As one of my prizes, I got to choose the next data set. I went in a different direction, thinking about the events that have occurred since the death of George Floyd and the resulting movement and focus on systemic racism.

I chose a dataset about the urban heat island effect in Portland, where I live and work, which surprisingly has one of the strongest heat island effects of any US city. This dataset includes demographic data such as percentage of people of color and median income broken up by census block along with “urban heat” temperature data calculated in Celsius on an unusually hot summer day.
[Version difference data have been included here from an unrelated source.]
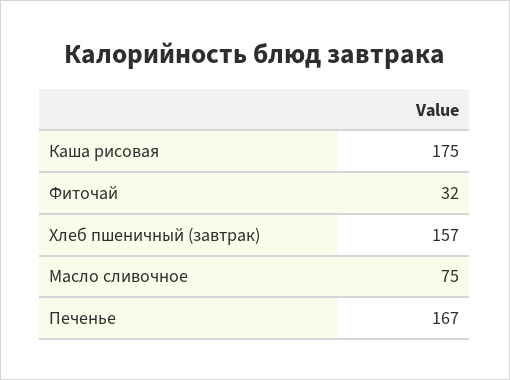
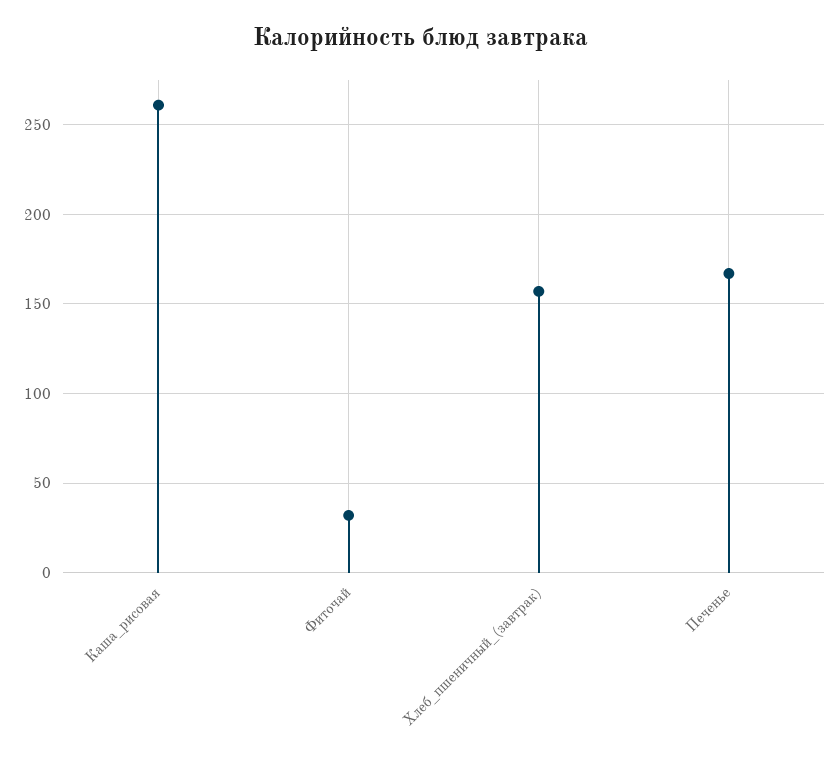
  {
-   "Каша рисовая": 175,
+   "Каша рисовая": 260,
    "Фиточай": 32,
    "Хлеб пшеничный (завтрак)": 157,
-   "Масло сливочное": 75,
    "Печенье": 167
  }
The data set is a GeoJSON but I also gave advice to my coworkers, a number of whom are newer to R than I am, that they could convert it to a data frame and extract the demographic data from there.

There’s more details in this paper, including sociodemographic data analysis on Air Conditioning and public heat refuges not included in the dataset. I felt like this dataset was a really good one to choose because it was not very large but had a lot of sociodemographic data that I think is important for people in my organization to remember in regards to the impact of environmental racism. I hope they come up with some interesting visualizations!

I may tackle this dataset at a later date but currently I am working through a Python course to strengthen my coding skills in addition to mid-year changes at my day job.